▸ **What to work on**: The entries below are to be repeated exactly, and their pictures left out.

▸ **Exercise materials**:

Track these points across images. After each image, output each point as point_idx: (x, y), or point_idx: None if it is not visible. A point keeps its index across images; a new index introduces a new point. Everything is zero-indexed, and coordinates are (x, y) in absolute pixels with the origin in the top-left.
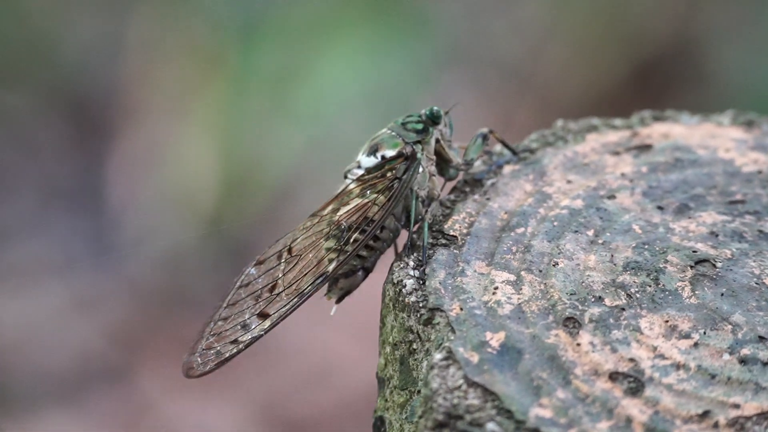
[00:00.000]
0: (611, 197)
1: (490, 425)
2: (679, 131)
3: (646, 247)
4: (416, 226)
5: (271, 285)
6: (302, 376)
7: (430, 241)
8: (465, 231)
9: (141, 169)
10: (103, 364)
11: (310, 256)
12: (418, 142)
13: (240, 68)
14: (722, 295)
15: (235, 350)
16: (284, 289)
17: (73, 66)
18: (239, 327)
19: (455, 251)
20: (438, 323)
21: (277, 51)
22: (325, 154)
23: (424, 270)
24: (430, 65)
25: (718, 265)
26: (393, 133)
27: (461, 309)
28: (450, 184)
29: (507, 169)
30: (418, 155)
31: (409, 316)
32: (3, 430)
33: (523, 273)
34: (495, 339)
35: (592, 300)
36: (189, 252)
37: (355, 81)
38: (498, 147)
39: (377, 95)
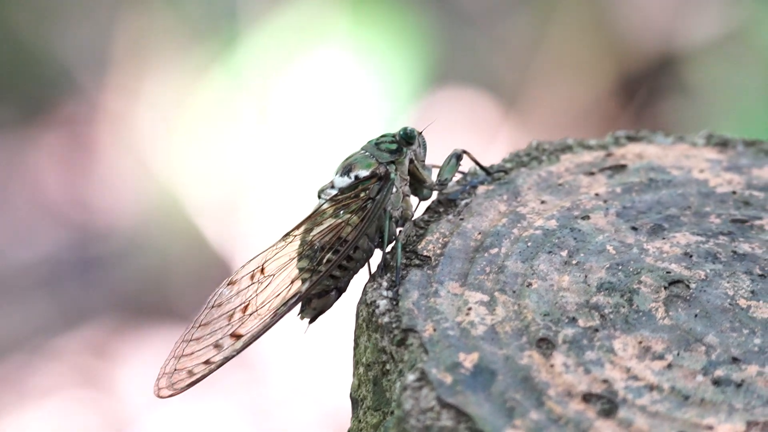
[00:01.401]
0: (585, 218)
1: None
2: (653, 151)
3: (620, 267)
4: (390, 246)
5: (244, 305)
6: (286, 389)
7: (404, 261)
8: (438, 251)
9: (127, 182)
10: (88, 376)
11: (283, 276)
12: (392, 162)
13: (226, 78)
14: (696, 316)
15: (207, 370)
16: (257, 309)
17: (58, 77)
18: (212, 347)
19: (429, 272)
20: (411, 344)
21: (263, 61)
22: (311, 165)
23: (397, 291)
24: (414, 80)
25: (692, 286)
26: (366, 153)
27: (434, 330)
28: (424, 205)
29: (481, 189)
30: (392, 175)
31: (382, 337)
32: None
33: (496, 294)
34: (468, 360)
35: (566, 321)
36: (175, 265)
37: (340, 94)
38: (472, 166)
39: (362, 108)
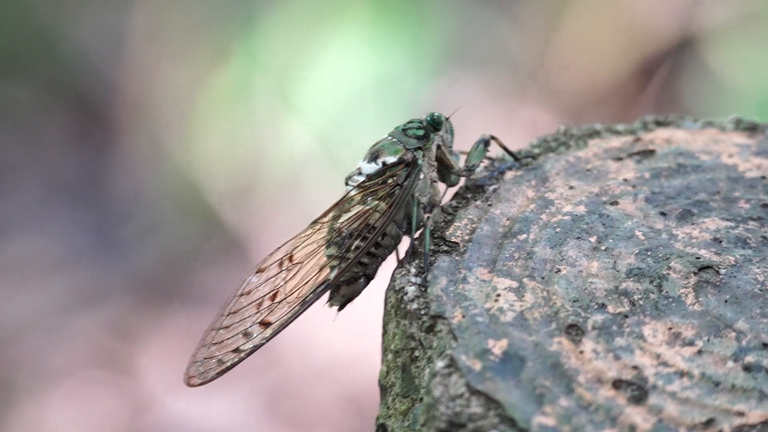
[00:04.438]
0: (614, 203)
1: None
2: (682, 136)
3: (649, 253)
4: (418, 232)
5: (272, 293)
6: (305, 371)
7: (432, 247)
8: (467, 238)
9: (144, 163)
10: (106, 358)
11: (312, 263)
12: (419, 148)
13: (244, 61)
14: (726, 302)
15: (236, 359)
16: (285, 297)
17: (76, 59)
18: (241, 335)
19: (457, 258)
20: (440, 331)
21: (281, 44)
22: (330, 148)
23: (425, 277)
24: (434, 60)
25: (722, 271)
26: (394, 140)
27: (463, 316)
28: (452, 191)
29: (509, 174)
30: (419, 161)
31: (410, 324)
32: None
33: (525, 280)
34: (497, 347)
35: (595, 307)
36: (192, 247)
37: (359, 75)
38: (500, 152)
39: (381, 90)
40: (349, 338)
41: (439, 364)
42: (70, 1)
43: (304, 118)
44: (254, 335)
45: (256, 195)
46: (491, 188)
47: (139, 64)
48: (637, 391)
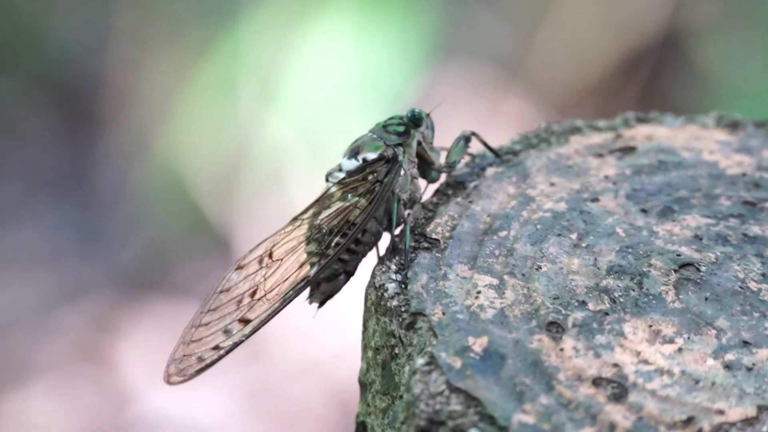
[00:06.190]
0: (595, 200)
1: (473, 431)
2: (663, 133)
3: (630, 250)
4: (398, 229)
5: (252, 290)
6: (288, 366)
7: (412, 244)
8: (447, 234)
9: (128, 158)
10: (89, 352)
11: (292, 260)
12: (400, 144)
13: (227, 56)
14: (706, 299)
15: (216, 356)
16: (265, 294)
17: (60, 54)
18: (220, 333)
19: (437, 255)
20: (420, 328)
21: (264, 38)
22: (313, 142)
23: (406, 274)
24: (419, 53)
25: (702, 269)
26: (374, 136)
27: (443, 313)
28: (432, 187)
29: (490, 171)
30: (400, 158)
31: (391, 321)
32: None
33: (506, 277)
34: (478, 344)
35: (576, 304)
36: (176, 241)
37: (342, 69)
38: (481, 148)
39: (365, 84)
40: (331, 333)
41: (419, 361)
42: None
43: (286, 113)
44: (234, 332)
45: (239, 189)
46: (472, 185)
47: (123, 58)
48: (617, 388)
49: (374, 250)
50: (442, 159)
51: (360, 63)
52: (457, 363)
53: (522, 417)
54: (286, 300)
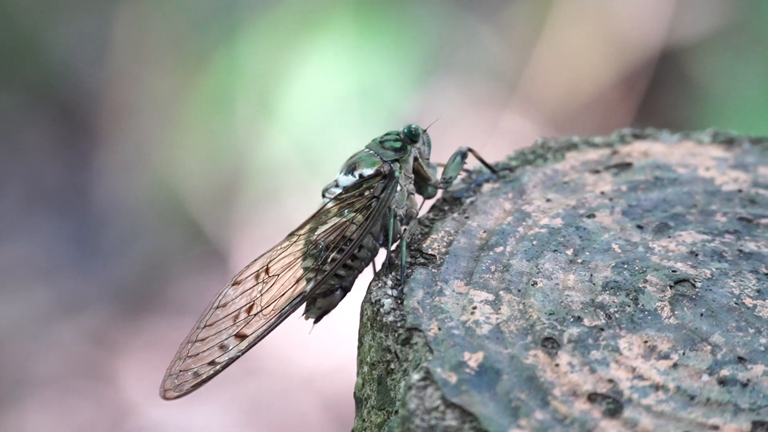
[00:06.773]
0: (591, 216)
1: None
2: (659, 149)
3: (626, 266)
4: (394, 245)
5: (248, 306)
6: (285, 381)
7: (409, 260)
8: (443, 250)
9: (126, 171)
10: (87, 366)
11: (288, 275)
12: (396, 160)
13: (225, 70)
14: (702, 315)
15: (212, 371)
16: (262, 310)
17: (58, 66)
18: (216, 348)
19: (433, 270)
20: (416, 343)
21: (263, 52)
22: (311, 157)
23: (402, 289)
24: (416, 69)
25: (698, 285)
26: (371, 152)
27: (439, 329)
28: (429, 203)
29: (486, 187)
30: (396, 174)
31: (386, 336)
32: None
33: (501, 292)
34: (473, 359)
35: (571, 320)
36: (173, 255)
37: (341, 84)
38: (477, 164)
39: (363, 99)
40: (327, 348)
41: (415, 376)
42: (53, 9)
43: (285, 127)
44: (230, 348)
45: (236, 203)
46: (468, 200)
47: (121, 72)
48: (613, 404)
49: (371, 265)
50: (438, 175)
51: (357, 79)
52: (453, 378)
53: None
54: (282, 315)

▸ **Solution for this exercise**:
Track these points across images. After each image, output each point as point_idx: (x, y), or point_idx: None if it is not visible. A point keeps its index across images; a new index introduces a new point. Everything is zero-indexed, and coordinates are (x, y) in absolute pixels with the origin in the top-left.
[00:00.000]
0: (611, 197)
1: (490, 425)
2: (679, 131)
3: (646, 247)
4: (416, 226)
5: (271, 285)
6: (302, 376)
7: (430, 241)
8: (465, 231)
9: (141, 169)
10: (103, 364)
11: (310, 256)
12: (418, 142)
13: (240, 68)
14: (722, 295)
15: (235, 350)
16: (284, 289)
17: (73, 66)
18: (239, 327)
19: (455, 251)
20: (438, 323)
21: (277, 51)
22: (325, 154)
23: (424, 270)
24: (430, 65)
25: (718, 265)
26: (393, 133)
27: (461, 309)
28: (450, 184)
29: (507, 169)
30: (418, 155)
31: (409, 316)
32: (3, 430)
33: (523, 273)
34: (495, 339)
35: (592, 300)
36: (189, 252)
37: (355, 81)
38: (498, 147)
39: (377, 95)
[00:01.401]
0: (585, 218)
1: None
2: (653, 151)
3: (620, 267)
4: (390, 246)
5: (244, 305)
6: (286, 389)
7: (404, 261)
8: (438, 251)
9: (127, 182)
10: (88, 376)
11: (283, 276)
12: (392, 162)
13: (226, 78)
14: (696, 316)
15: (207, 370)
16: (257, 309)
17: (58, 77)
18: (212, 347)
19: (429, 272)
20: (411, 344)
21: (263, 61)
22: (311, 165)
23: (397, 291)
24: (414, 80)
25: (692, 286)
26: (366, 153)
27: (434, 330)
28: (424, 205)
29: (481, 189)
30: (392, 175)
31: (382, 337)
32: None
33: (496, 294)
34: (468, 360)
35: (566, 321)
36: (175, 265)
37: (340, 94)
38: (472, 166)
39: (362, 108)
[00:04.438]
0: (614, 203)
1: None
2: (682, 136)
3: (649, 253)
4: (418, 232)
5: (272, 293)
6: (305, 371)
7: (432, 247)
8: (467, 238)
9: (144, 163)
10: (106, 358)
11: (312, 263)
12: (419, 148)
13: (244, 61)
14: (726, 302)
15: (236, 359)
16: (285, 297)
17: (76, 59)
18: (241, 335)
19: (457, 258)
20: (440, 331)
21: (281, 44)
22: (330, 148)
23: (425, 277)
24: (434, 60)
25: (722, 271)
26: (394, 140)
27: (463, 316)
28: (452, 191)
29: (509, 174)
30: (419, 161)
31: (410, 324)
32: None
33: (525, 280)
34: (497, 347)
35: (595, 307)
36: (192, 247)
37: (359, 75)
38: (500, 152)
39: (381, 90)
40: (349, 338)
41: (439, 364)
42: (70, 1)
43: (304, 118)
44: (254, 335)
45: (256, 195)
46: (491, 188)
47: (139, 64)
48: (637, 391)
[00:06.190]
0: (595, 200)
1: (473, 431)
2: (663, 133)
3: (630, 250)
4: (398, 229)
5: (252, 290)
6: (288, 366)
7: (412, 244)
8: (447, 234)
9: (128, 158)
10: (89, 352)
11: (292, 260)
12: (400, 144)
13: (227, 56)
14: (706, 299)
15: (216, 356)
16: (265, 294)
17: (60, 54)
18: (220, 333)
19: (437, 255)
20: (420, 328)
21: (264, 38)
22: (313, 142)
23: (406, 274)
24: (419, 53)
25: (702, 269)
26: (374, 136)
27: (443, 313)
28: (432, 187)
29: (490, 171)
30: (400, 158)
31: (391, 321)
32: None
33: (506, 277)
34: (478, 344)
35: (576, 304)
36: (176, 241)
37: (342, 69)
38: (481, 148)
39: (365, 84)
40: (331, 333)
41: (419, 361)
42: None
43: (286, 113)
44: (234, 332)
45: (239, 189)
46: (472, 185)
47: (123, 58)
48: (617, 388)
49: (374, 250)
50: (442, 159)
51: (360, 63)
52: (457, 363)
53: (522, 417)
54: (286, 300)
[00:06.773]
0: (591, 216)
1: None
2: (659, 149)
3: (626, 266)
4: (394, 245)
5: (248, 306)
6: (285, 381)
7: (409, 260)
8: (443, 250)
9: (126, 171)
10: (87, 366)
11: (288, 275)
12: (396, 160)
13: (225, 70)
14: (702, 315)
15: (212, 371)
16: (262, 310)
17: (58, 66)
18: (216, 348)
19: (433, 270)
20: (416, 343)
21: (263, 52)
22: (311, 157)
23: (402, 289)
24: (416, 69)
25: (698, 285)
26: (371, 152)
27: (439, 329)
28: (429, 203)
29: (486, 187)
30: (396, 174)
31: (386, 336)
32: None
33: (501, 292)
34: (473, 359)
35: (571, 320)
36: (173, 255)
37: (341, 84)
38: (477, 164)
39: (363, 99)
40: (327, 348)
41: (415, 376)
42: (53, 9)
43: (285, 127)
44: (230, 348)
45: (236, 203)
46: (468, 200)
47: (121, 72)
48: (613, 404)
49: (371, 265)
50: (438, 175)
51: (357, 79)
52: (453, 378)
53: None
54: (282, 315)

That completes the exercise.